150 artisti, 38 paesi
Alla mostra internazionale Il Palazzo Enciclopedico, il cui percorso espositivo è formato da 150 artisti di 38 paesi, si affiancano le 88 partecipazioni nazionali che hanno luogo nei padiglioni situati nei Giardini, nell’Arsenale o nel centro storico di Venezia. Oltre alla Santa Sede, sono altri 10 i paesi che sono presenti alla Biennale per la prima volta: Angola, Bahamas, Regno del Bahrain, Repubblica della Costa d’Avorio, Repubblica del Kosovo, Kuwait, Maldive, Paraguay e Tuvalu. Sono in programma inoltre altri 47 eventi collaterali promossi da enti e istituti nazionali e internazionali.
Il padiglione italiano
Intitolato Vice versa e curato da Bartolomeo Pietromarchi, il padiglione italiano prende lo spunto da una idea di Giorgio Agamben, secondo il quale per interpretare la cultura italiana occorre individuare una «serie di concetti polarmente coniugati» capaci di descriverne le caratteristiche di fondo (tragedia/commedia, architettura/vaghezza, velocità/leggerezza); e propone quindi un percorso espositivo composto da 7 stanze, ciascuna delle quali presenta 2 artisti in reciproco dialogo, con l’ambizione di individuare e delineare i caratteri fondanti dell’identità culturale e artistica italiana contemporanea. Gli artisti invitati sono: Francesco Arena, Massimo Bartolini, Gianfranco Baruchello, Elisabetta Benassi, Flavio Favelli, Luigi Ghirri, Piero Golia, Francesca Grilli, Marcello Maloberti, Fabio Mauri, Giulio Paolini, Marco Tirelli, Luca Vitone, Sislej Xhafa.

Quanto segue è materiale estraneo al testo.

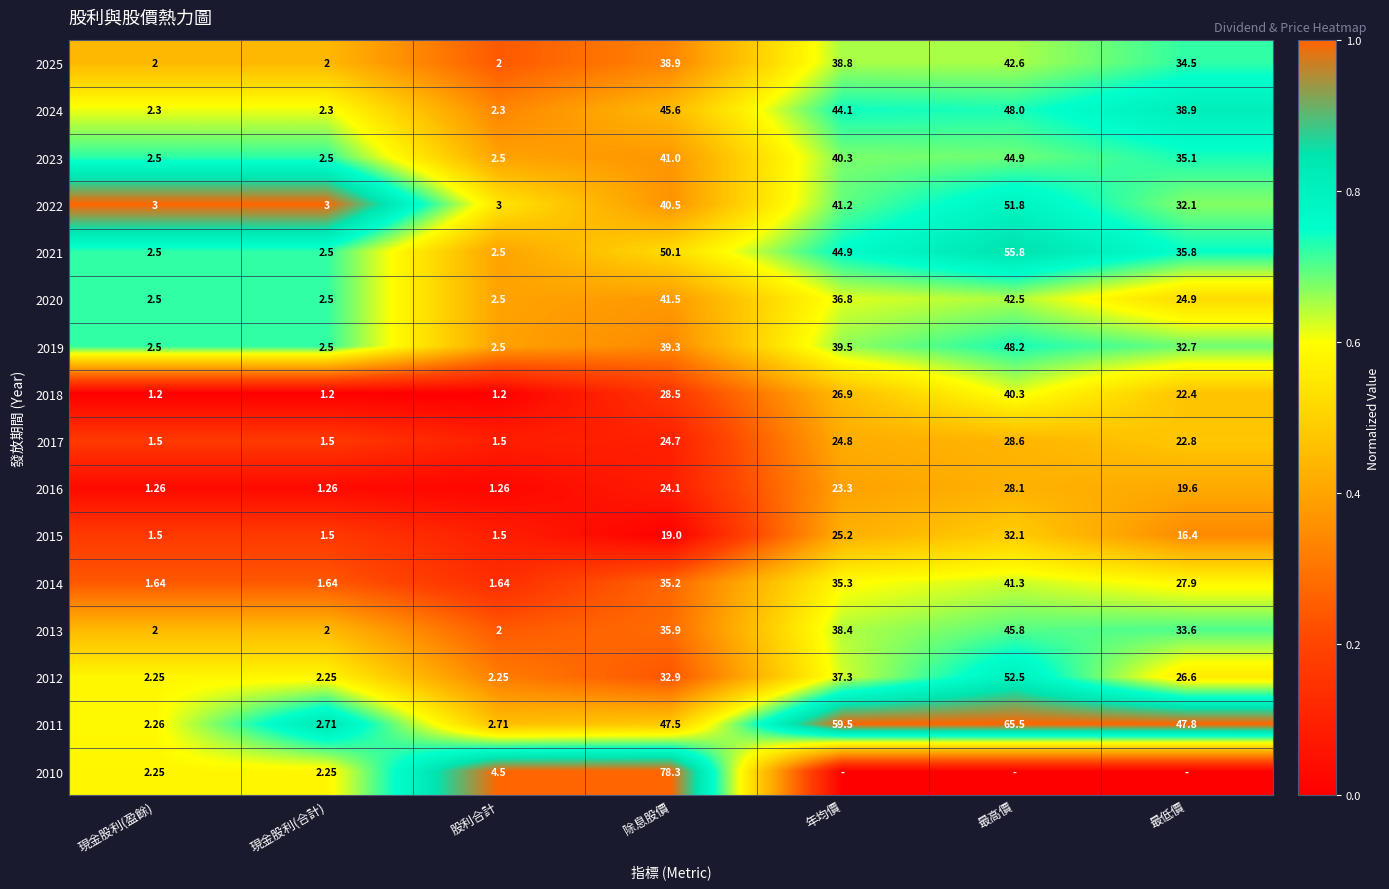

At which label is 2021 closest to 29?

最低價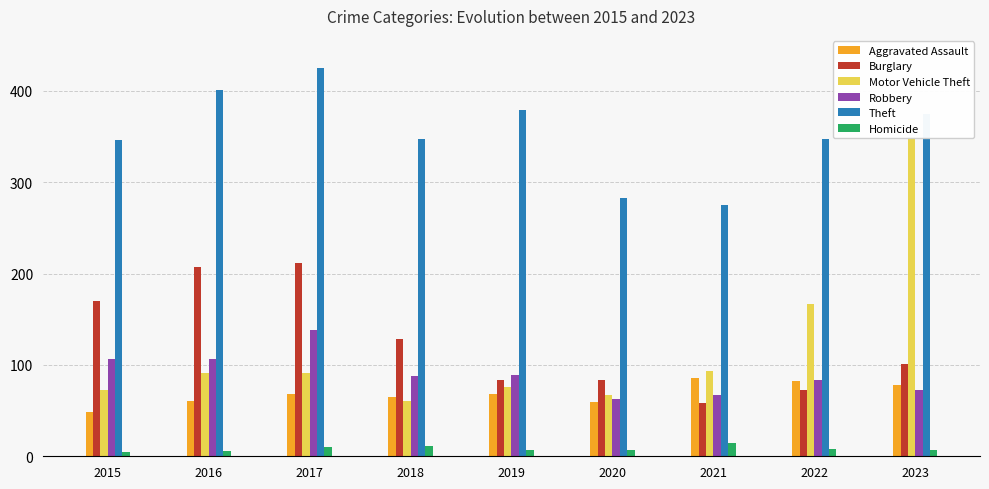

Reading left to right, extract all data points from this chart.

Aggravated Assault: 48	60	68	65	68	59	86	82	78
Burglary: 170	207	211	128	84	83	58	72	101
Motor Vehicle Theft: 72	91	91	60	76	67	93	167	349
Robbery: 106	106	138	88	89	63	67	83	73
Theft: 346	401	425	347	379	283	275	347	374
Homicide: 5	6	10	11	7	7	14	8	7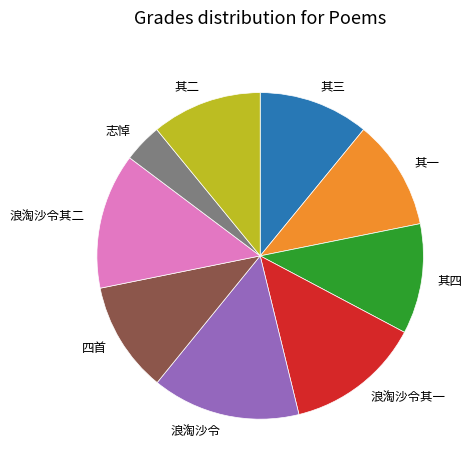

True or false: 浪淘沙令其二 accounts for 5% of the total.

False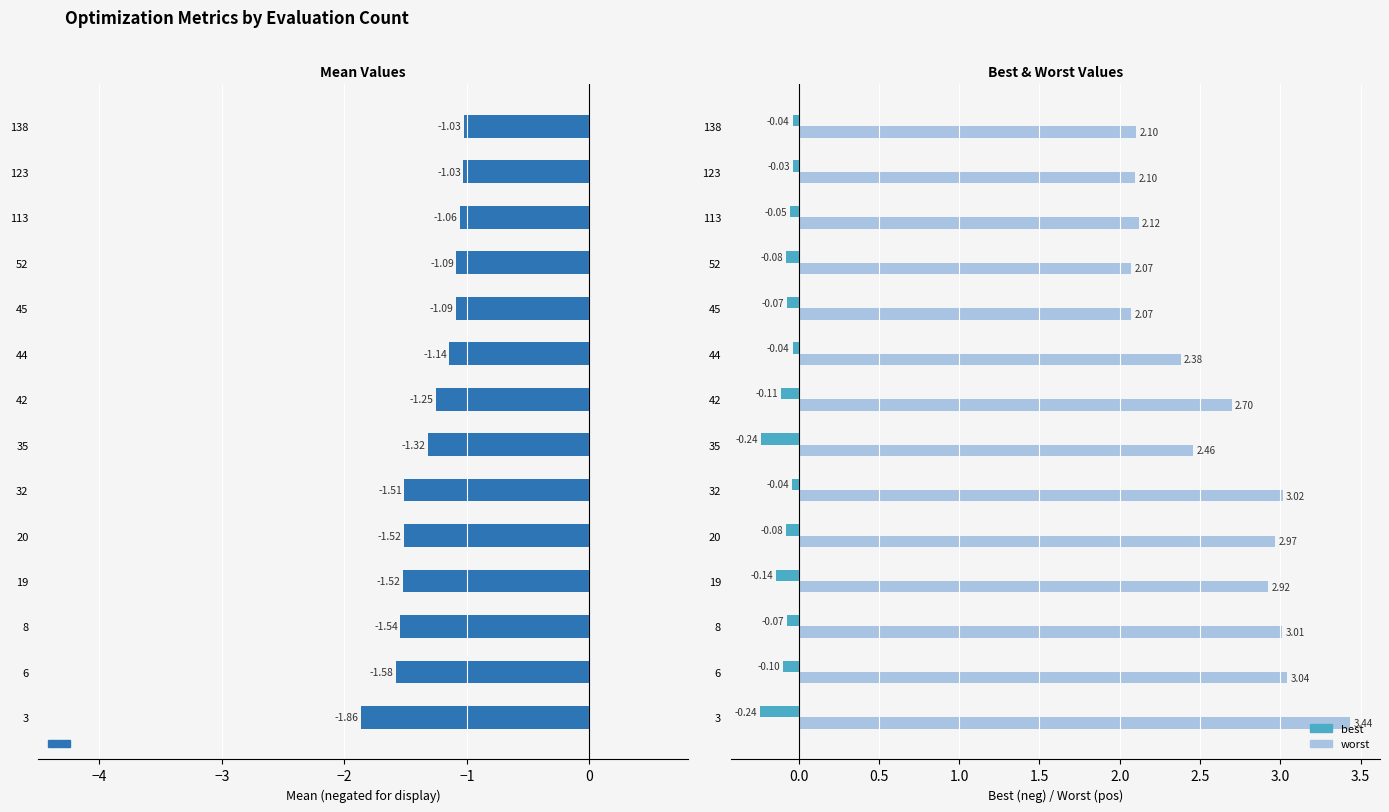

What is the sum of the worst values at 3 and 35?

5.9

La prima volta del Vaticano
Per la prima volta la Santa Sede partecipa alla Biennale con un proprio padiglione, ispirato al tema della ‘genesi’ (e in particolare ai primi 11 capitoli del libro biblico), intitolato In principio, ideato e promosso da Gianfranco Ravasi, presidente del Pontificio consiglio per la cultura, e curato da Antonio Paolucci, direttore dei Musei Vaticani. Tre i temi affrontati, e affidati ad altrettanti artisti o gruppi di artisti: «Creazione» (Studio Azzurro), «De-Creazione» (Josef Koudelka) e «Ri-Creazione» (Lawrence Carroll). La partecipazione della Santa Sede alla Biennale è una conferma dell’importanza che l’arte ha avuto e continua ad avere per la storia della Chiesa e della spiritualità in generale, sia come strumento di insegnamento, apostolato ed evangelizzazione, sia come forma di preghiera e di lode, sia infine come ricerca di Dio – anche da parte di artisti non credenti –, come percorso interiore di avvicinamento, come itinerario spirituale: nelle paro- le di papa Benedetto XVI, oggi occorre «riscoprire la via della bellezza come uno degli itinerari, forse il più attraente ed affascinante, per giungere ad incontrare ed amare Dio».